The Trump administration plans to convene the so-called God Squad, a high-level federal panel that has the power to override protections under the Endangered Species Act, for a meeting related to oil and gas in the Gulf of Mexico.

The meeting, scheduled for March 31, will be the first time in three decades that the group, officially called the Endangered Species Committee, will gather.

Notice of the meeting was released on Friday and officially published in the Federal Register on Monday. The Gulf, which the administration calls the Gulf of America, is home to the critically endangered Rice’s whale, a species that exists nowhere else. According to the latest available federal estimates, around 50 of the animals remain on Earth.

Information in the notice announcing the meeting, called by Interior Secretary Doug Burgum, is sparse.

“The Committee is meeting regarding an exemption under the Endangered Species Act with respect to oil and gas exploration, development, and production activities in the Gulf of America associated with the Bureau of Ocean Energy Management and the Bureau of Safety and Environmental Enforcement Outer Continental Shelf Oil and Gas Program,” the notice states.

When emailed for additional information on what had prompted the move, the Interior Department declined to directly answer questions and repeated the published information. But President Trump has wanted the God Squad to convene since he returned to office last year.

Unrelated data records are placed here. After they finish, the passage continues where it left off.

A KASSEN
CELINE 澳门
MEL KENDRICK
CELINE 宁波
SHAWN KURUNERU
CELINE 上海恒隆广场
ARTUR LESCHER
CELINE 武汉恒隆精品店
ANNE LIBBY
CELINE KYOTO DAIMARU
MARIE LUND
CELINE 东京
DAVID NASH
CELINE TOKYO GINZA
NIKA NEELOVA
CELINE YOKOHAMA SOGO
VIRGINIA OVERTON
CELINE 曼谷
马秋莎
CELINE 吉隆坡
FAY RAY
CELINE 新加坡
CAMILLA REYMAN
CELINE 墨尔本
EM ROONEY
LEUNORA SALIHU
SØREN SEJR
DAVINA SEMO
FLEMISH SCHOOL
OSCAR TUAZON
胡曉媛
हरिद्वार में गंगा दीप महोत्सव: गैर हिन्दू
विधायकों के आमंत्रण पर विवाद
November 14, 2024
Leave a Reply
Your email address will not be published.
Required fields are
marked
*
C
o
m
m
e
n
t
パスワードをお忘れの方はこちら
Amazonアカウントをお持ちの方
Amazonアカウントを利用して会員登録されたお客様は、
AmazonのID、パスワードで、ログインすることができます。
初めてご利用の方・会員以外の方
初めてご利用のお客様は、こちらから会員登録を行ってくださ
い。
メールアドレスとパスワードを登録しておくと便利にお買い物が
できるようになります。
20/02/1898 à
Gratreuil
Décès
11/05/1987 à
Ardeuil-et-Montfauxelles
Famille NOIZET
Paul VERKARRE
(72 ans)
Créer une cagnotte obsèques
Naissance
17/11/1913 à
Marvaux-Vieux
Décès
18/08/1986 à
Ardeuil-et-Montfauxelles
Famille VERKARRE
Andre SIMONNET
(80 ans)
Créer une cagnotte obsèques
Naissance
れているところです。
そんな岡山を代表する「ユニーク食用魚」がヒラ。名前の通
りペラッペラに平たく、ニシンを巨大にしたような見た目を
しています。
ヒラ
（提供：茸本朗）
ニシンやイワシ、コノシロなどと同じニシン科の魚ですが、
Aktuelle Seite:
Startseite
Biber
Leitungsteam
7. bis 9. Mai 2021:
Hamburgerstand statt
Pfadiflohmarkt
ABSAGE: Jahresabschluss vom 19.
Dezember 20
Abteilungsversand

Here’s the story of the God Squad from Wikipedia. It long predates Trump which just goes to show you that this level of cruelty and stupidity has been with us a long time:

The 1978 amendment to the ESA “attempts to retain the basic integrity of the ESA, while introducing some flexibility which will permit exemptions from the Act’s stringent requirements.” The amendment clarified the ESA of 1973 in many ways, including clearly defining the term critical habitat, clearly defining penalties for non-compliance and determining the future appropriation of funds. The most important change that was brought about by the 1978 amendment was the creation of the Endangered Species Committee, known as the “God Squad” because of the substantial impact of its decisions on the natural world.

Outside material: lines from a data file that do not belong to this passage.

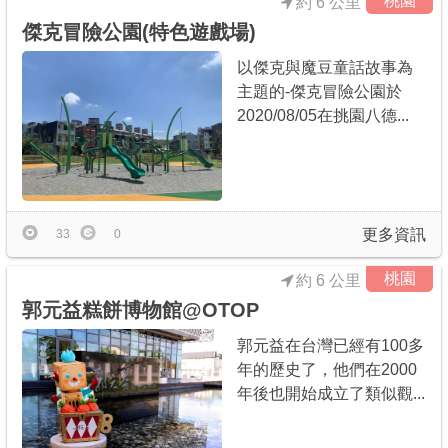
桃園
約 6 公里
傑克冒險公園(特色遊戲場)
以傑克與魔豆童話故事為
主題的-傑克冒險公園於
2020/08/05在挑園八德...
更多資訊
33
0
桃園
約 6 公里
郭元益糕餅博物館@OTOP
郭元益在台灣已經有100多
年的歷史了，他們在2000
年後也開始成立了類似觀...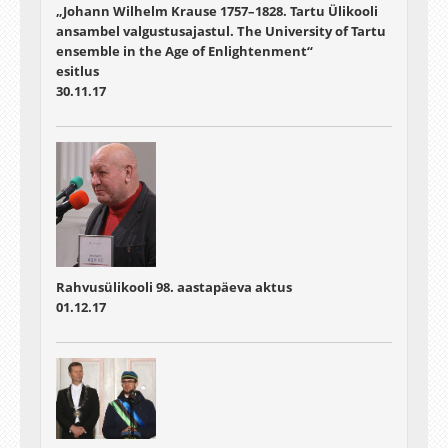
„Johann Wilhelm Krause 1757–1828. Tartu Ülikooli
ansambel valgustusajastul. The University of Tartu
ensemble in the Age of Enlightenment“
esitlus
30.11.17
Rahvusülikooli 98. aastapäeva aktus
01.12.17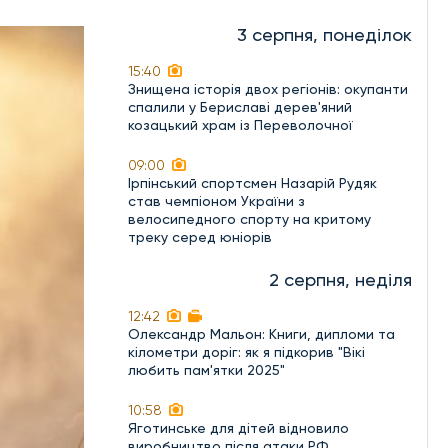
3 серпня, понеділок
15:40
Знищена історія двох регіонів: окупанти
спалили у Бериславі дерев'яний
козацький храм із Переволочної
09:00
Ірпінський спортсмен Назарій Рудяк
став чемпіоном України з
велосипедного спорту на критому
треку серед юніорів
2 серпня, неділя
12:42
Олександр Мальон: Книги, дипломи та
кілометри доріг: як я підкорив "Вікі
любить пам'ятки 2025"
10:58
Яготинське для дітей відновило
виробництво після атаки РФ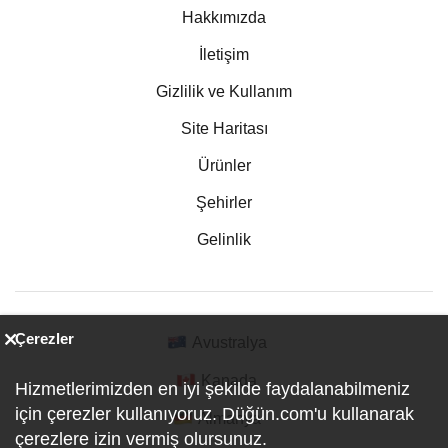
Hakkımızda
İletişim
Gizlilik ve Kullanım
Site Haritası
Ürünler
Şehirler
Gelinlik
Çerezler
Avustralya
Kanada
Hizmetlerimizden en iyi şekilde faydalanabilmeniz
için çerezler kullanıyoruz. Düğün.com'u kullanarak
Almanya
çerezlere izin vermiş olursunuz.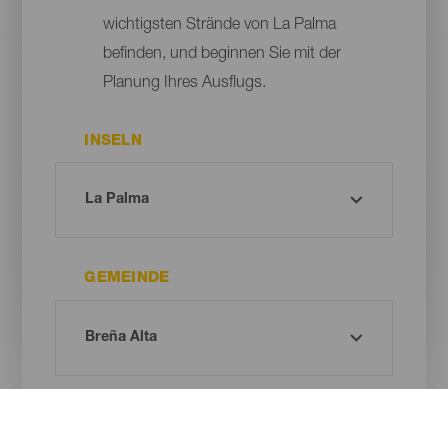
wichtigsten Strände von La Palma
befinden, und beginnen Sie mit der
Planung Ihres Ausflugs.
INSELN
GEMEINDE
ART DES STRANDES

The God Squad is a committee composed of seven Cabinet-level members: The administrator of the Environmental Protection Agency, the administrator of National Oceanic and Atmospheric Administration, the chairman of the Council of Economic Advisers, a representative from the state in question, the Secretary of Agriculture, the Secretary of the Army, and the Secretary of the Interior. This committee has the authority to allow the extinction by exempting a federal agency from Section 7 requirements. To exempt a species, five of the seven members must vote in favor of the exemption. The following conditions must be met for a species to be considered for exemption:

  1. there must be no reasonable alternative to the agency’s action
  2. the benefits of the action must outweigh the benefits of an alternative action where the species is conserved
  3. the action is of regional or national importance
  4. neither the federal agency or the exemption applicant made irreversible commitment to the resources.

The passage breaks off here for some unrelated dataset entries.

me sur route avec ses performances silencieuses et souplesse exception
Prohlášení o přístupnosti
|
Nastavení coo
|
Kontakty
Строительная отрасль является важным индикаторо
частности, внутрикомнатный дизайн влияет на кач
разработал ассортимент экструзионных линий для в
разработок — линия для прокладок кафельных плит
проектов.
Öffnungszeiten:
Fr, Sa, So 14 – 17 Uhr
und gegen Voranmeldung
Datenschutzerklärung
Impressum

Just imagine what the freak show of a cabinet we have now will do with this.

By the way, this is the horror you’re greeted with at all the government web sites:

It is NOT the Gulf of America and it never will be. I don’t know how we have just let these atrocities add up one after the other but it’s going to take a full-blown demolition team to get rid of it all. And God help them if they fail to do it.

This Should Be Fun

Will they be wearing masks and carrying Ar-15s? Will they be dressed like they’re invading Fallujah?

I think this is going to go over very really well with a public that is impatient dealing with airport security on a good day and right now is having to get to the airport three hours early. They’ll love being rousted by these thugs for failing to follow orders. Should be great.